Pilots have reacted with “shock” at 500 job cuts at Flybe and stressed the national importance of a regional airline to ensure growth and prosperity outside of London.

The British Airline Pilots’ Association, which represents 600 Flybe pilots, said it was committed to working with the carrier to ensure that as many of the redundancies as possible are voluntary and to support pilots.

Balpa also called on the government to play its part by reducing the “damaging impact” of Air Passenger Duty on the essential piece of national transport infrastructure provided by the airline.

The union’s general secretary Jim McAuslan said: “This is a distressing day for the dedicated pilots who loyally serve Flybe and it’s passengers day-in day-out and we will be supporting them throughout this difficult redundancy process.

“Pilots are working with Flybe to secure the future of the airline, which is vital to connecting the country and driving growth and prosperity outside of London.

“The government should play its part by reducing the damaging impact of Air Passenger Duty on this essential piece of transport infrastructure.”
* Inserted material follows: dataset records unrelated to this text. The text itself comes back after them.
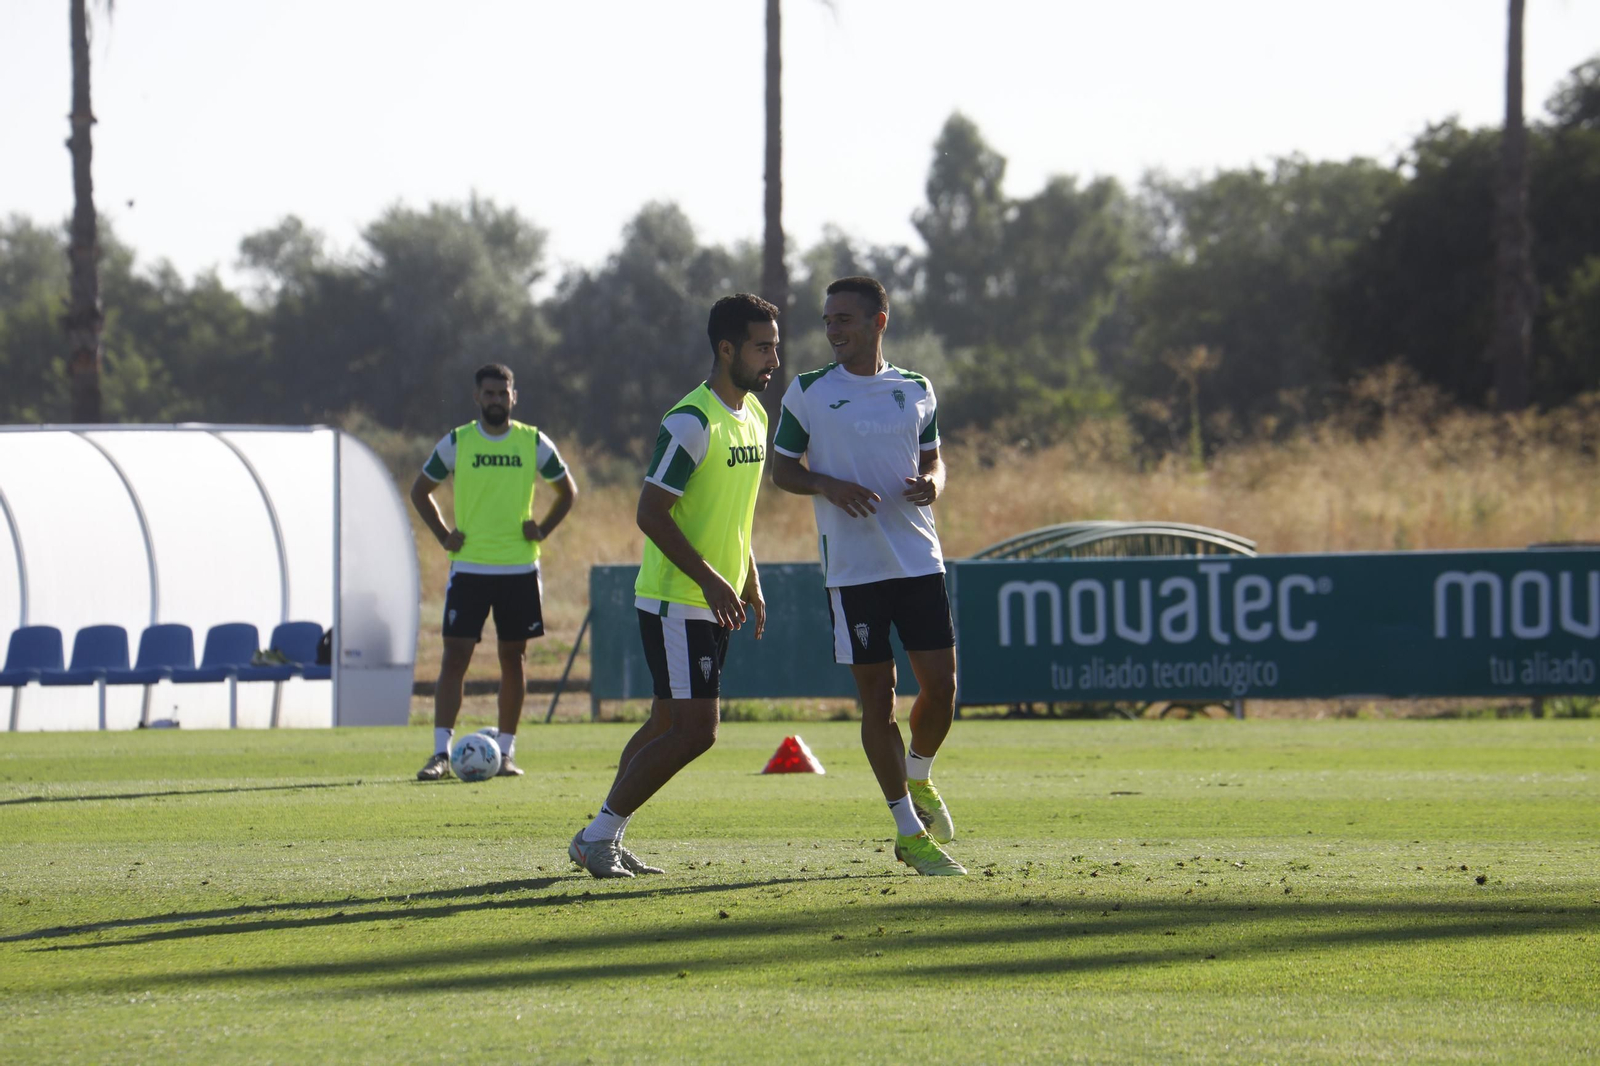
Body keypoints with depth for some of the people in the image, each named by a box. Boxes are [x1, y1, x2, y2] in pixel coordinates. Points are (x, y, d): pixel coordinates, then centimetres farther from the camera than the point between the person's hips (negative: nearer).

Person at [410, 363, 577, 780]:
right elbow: (420, 491, 14)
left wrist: (542, 530, 3)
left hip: (520, 569, 1)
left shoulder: (533, 443, 4)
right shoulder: (456, 443, 2)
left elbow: (567, 491, 16)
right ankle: (441, 753, -8)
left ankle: (506, 752, 12)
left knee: (512, 659, 4)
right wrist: (444, 535, 3)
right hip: (468, 568, -1)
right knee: (455, 656, -8)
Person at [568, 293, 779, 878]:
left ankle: (603, 839, 18)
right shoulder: (691, 423, -18)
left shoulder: (754, 417, 11)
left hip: (714, 605, 9)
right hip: (675, 603, -9)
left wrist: (750, 584, 18)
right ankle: (599, 835, -4)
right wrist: (710, 579, -23)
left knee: (669, 725, 11)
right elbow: (651, 513, -20)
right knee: (694, 730, -13)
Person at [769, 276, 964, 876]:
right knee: (877, 695, -2)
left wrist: (931, 484, -5)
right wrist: (828, 485, -14)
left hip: (920, 559, 2)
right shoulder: (808, 392, 1)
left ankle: (919, 782, 27)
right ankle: (909, 831, 7)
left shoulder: (916, 391, 8)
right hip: (852, 570, -2)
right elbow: (781, 468, 5)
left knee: (941, 686, -4)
Meetings with the company are planned this week at which the details of the 500 redundancies will be announced. Jobs are expected to go from January after a period of consultation.

Balpa said it would be “scrutinising and testing the company plans to make sure they stack up and that the management structure that got the airline into this situation is cleaned up from top to bottom” as the recognised representative of Exeter-based Flybe’s 600 pilots.

The union has supported the company through previous restructuring, most recently agreeing to a cut in paid hours to preserve jobs while providing the flexibility to “snap back” to full time when the economy picked up.

“We will continue to look for ways to preserve jobs but the scale of today’s announcement makes the prospect of compulsory redundancy look very real and we will ensure the process is transparent, proper and fair with the maximum number of opportunities for pilots to opt for redundancy voluntarily,” the union said.

“Through our support network Balpa will also offer its members a range of services including career advice as well as advance notice of recruitment opportunities in other airlines.”